Repo: https://github.com/jademsee/webclone
Feedback, issues, and PRs are very welcome.
Really nice tool, Thank you! I had confronted some issues after cloned the repo and installed the node_modules. I'm using node.js v20, when I tried "node webclone.js --help" the terminal catch a error of "Error [ERR_REQUIRE_ESM]: require() of ES Module /Users/fangyexu/Desktop/dev-s/_github/webclone/node_modules/yargs/index.mjs not supported."
Then I just throwed it to my Cursor and it help me solved the issue.
By the way, would it be possible to share how the issue was resolved on your end?
Thank you for the feedback. I will check it out.
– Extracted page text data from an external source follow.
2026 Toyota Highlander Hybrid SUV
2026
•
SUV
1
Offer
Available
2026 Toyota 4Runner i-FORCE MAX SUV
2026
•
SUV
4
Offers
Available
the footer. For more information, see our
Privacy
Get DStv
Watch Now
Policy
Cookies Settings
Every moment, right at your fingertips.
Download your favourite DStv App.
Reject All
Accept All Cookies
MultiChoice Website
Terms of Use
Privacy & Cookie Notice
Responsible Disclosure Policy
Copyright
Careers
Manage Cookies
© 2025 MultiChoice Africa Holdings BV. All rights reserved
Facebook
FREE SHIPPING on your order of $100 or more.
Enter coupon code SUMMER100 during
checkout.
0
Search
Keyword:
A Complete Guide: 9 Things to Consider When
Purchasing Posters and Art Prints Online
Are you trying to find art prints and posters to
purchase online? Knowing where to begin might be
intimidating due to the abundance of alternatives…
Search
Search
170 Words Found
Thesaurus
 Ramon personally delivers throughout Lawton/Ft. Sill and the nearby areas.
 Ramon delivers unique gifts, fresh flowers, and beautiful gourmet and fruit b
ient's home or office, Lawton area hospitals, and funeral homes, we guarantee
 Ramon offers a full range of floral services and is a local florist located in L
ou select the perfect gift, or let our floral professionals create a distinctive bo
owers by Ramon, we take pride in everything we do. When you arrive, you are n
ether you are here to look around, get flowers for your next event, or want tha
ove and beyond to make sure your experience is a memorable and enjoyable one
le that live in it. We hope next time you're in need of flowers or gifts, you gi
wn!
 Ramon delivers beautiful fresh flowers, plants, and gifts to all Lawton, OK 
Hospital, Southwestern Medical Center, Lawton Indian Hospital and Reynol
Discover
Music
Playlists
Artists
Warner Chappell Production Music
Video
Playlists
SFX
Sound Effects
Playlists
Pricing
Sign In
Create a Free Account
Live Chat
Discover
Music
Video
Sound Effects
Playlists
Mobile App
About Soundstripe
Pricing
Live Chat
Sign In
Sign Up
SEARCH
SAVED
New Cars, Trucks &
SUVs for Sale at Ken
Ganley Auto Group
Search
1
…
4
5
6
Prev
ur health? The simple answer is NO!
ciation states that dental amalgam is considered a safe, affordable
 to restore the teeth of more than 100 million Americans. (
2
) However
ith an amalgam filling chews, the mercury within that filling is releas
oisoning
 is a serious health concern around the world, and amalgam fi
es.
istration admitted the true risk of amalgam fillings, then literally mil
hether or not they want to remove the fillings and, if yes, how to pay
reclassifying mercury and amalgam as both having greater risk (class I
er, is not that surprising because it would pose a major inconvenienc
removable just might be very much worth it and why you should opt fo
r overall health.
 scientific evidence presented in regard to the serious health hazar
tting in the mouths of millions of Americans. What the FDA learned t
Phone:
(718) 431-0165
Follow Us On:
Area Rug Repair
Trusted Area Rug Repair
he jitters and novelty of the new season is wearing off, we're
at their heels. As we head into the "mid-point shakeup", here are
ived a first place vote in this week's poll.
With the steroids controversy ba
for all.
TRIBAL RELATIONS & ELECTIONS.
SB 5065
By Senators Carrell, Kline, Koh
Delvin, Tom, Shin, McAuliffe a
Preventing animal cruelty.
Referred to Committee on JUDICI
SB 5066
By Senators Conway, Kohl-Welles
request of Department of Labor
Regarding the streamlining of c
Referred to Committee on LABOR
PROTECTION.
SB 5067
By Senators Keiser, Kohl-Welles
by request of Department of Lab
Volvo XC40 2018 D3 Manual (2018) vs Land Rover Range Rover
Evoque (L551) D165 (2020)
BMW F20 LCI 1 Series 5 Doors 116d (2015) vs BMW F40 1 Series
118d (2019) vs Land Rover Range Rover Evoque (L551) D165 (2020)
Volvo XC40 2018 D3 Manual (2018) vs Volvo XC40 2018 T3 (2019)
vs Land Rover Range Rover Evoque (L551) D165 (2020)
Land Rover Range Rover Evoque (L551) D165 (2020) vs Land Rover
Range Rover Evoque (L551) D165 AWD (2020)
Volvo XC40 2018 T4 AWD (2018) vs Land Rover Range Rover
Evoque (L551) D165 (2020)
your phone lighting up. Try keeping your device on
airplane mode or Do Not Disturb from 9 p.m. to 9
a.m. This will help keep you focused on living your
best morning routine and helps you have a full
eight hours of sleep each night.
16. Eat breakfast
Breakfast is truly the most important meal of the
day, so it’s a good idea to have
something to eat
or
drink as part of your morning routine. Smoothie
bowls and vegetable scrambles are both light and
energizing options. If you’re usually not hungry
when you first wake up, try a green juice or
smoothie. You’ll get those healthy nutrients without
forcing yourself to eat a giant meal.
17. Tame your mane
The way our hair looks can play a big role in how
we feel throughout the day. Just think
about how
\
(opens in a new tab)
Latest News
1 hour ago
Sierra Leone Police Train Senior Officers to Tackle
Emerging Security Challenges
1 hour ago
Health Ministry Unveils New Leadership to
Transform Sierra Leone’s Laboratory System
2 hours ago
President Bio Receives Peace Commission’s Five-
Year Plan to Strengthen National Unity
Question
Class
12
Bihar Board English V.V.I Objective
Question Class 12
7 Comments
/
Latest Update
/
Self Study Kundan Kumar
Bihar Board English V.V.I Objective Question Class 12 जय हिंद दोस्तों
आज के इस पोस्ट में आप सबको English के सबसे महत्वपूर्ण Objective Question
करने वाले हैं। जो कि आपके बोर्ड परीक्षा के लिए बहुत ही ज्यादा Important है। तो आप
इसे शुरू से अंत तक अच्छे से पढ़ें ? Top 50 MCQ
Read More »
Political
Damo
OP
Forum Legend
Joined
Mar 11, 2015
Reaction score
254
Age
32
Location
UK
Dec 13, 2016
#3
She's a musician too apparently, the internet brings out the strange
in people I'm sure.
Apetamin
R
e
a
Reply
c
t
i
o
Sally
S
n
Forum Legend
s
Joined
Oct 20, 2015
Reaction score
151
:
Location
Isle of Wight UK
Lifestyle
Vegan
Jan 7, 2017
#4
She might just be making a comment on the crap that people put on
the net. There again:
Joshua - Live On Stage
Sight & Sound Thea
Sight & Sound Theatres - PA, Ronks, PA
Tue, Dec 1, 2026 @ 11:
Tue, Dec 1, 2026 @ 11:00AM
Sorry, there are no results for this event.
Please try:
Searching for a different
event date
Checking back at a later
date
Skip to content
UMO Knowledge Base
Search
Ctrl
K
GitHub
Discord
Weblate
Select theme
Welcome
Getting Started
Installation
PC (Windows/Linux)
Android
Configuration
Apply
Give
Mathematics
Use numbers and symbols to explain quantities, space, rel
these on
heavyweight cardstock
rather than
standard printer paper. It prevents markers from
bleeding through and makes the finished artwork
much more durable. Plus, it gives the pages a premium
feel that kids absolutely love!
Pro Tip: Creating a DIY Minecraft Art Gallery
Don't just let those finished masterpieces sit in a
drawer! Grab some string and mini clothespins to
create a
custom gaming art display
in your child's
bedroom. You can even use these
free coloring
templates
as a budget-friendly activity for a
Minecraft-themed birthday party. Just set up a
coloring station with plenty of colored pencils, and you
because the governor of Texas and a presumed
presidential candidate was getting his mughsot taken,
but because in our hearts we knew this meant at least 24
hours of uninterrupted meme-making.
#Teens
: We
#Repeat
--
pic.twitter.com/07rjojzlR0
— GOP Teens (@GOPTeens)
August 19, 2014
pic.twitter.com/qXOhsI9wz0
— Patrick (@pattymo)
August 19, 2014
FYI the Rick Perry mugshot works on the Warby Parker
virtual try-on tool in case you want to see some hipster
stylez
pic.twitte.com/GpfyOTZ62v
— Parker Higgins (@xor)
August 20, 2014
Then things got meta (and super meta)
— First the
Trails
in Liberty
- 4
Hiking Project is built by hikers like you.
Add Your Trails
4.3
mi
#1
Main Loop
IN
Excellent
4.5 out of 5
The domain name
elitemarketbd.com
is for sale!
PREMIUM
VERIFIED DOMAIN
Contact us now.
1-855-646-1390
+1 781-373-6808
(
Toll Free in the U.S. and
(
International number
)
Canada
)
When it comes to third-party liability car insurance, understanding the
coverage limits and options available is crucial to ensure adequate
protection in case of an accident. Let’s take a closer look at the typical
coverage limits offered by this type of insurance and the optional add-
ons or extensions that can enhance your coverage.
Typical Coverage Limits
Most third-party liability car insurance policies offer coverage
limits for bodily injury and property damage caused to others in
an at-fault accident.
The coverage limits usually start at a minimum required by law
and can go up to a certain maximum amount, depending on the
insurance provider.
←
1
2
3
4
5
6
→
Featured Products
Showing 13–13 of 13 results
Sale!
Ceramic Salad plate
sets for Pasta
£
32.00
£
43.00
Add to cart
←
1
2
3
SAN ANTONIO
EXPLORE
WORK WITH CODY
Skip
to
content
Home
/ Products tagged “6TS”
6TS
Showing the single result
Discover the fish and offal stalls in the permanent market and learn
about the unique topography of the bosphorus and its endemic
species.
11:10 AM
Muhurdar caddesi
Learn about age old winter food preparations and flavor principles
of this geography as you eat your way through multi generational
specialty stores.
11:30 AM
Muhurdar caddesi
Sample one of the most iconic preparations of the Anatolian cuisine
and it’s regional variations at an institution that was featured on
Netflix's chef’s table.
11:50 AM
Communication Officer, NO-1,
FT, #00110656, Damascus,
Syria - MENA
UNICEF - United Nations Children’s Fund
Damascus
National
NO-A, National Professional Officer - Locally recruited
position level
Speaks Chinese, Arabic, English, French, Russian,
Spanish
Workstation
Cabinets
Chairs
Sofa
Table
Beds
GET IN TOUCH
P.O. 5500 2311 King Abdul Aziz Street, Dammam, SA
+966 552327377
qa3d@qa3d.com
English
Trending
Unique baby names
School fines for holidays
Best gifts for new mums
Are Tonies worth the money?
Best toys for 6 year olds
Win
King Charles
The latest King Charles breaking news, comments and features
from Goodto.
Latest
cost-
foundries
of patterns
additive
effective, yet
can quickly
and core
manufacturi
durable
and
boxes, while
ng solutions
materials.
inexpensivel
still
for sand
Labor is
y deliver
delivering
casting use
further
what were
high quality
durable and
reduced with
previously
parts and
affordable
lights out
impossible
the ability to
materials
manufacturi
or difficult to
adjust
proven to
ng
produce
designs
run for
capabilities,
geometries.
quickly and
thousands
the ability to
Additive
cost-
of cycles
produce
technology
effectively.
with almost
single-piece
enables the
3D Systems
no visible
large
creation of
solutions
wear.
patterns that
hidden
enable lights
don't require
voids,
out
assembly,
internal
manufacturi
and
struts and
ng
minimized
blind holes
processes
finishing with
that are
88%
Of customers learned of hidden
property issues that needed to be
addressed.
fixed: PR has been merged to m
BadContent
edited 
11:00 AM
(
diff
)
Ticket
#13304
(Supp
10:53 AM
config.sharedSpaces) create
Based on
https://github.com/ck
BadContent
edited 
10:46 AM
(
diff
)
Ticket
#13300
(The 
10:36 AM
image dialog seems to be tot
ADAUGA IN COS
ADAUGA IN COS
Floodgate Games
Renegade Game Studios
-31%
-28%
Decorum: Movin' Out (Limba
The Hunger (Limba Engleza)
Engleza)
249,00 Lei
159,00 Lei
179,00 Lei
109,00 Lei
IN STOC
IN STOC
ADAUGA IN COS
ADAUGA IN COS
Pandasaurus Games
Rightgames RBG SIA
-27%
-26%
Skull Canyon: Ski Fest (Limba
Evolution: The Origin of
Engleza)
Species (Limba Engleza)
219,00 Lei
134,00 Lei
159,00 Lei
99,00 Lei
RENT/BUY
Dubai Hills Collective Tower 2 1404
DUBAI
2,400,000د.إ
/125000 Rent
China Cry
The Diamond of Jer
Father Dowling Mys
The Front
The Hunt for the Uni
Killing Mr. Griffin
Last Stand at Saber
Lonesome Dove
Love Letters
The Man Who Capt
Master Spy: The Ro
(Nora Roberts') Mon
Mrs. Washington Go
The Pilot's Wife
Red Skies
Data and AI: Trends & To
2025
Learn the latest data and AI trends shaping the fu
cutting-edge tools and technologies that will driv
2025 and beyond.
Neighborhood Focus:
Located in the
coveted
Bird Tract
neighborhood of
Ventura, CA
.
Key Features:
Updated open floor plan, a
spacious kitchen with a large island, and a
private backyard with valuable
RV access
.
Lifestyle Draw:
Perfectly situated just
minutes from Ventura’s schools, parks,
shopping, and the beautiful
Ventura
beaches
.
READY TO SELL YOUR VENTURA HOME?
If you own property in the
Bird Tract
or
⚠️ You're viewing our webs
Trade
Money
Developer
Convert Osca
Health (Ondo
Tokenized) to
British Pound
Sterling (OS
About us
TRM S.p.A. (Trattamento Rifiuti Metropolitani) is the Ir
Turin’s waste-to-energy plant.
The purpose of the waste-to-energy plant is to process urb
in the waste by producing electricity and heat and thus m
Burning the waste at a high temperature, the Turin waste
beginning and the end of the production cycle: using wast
Looks good! You could push to npm so that running it could be as easy as:
npx webclone URL (no repo cloning required)
Also, FYI, when running the example code
node webclone.js https://www.example.com/
It fails (at least for me) until I either install yt-dlp or ignore videos via:
node webclone.js https://www.example.com/
Hello. I have tested this and it indeed looks for yt-dlp at the beginning even though the site is not a video platform. I have logged the issue on GitHub and working on a fix. Thank you for the feedback!
Great feedback! Will get this fixed. Thank you.
can it also clone games? you know these web html games
I haven't tried. Would you be able to share some links so I could test?
[dead]
Hey thanks! This is quite handful, I often do this "manually", lol.
Glad you find it useful. Please feel free to share with your friends.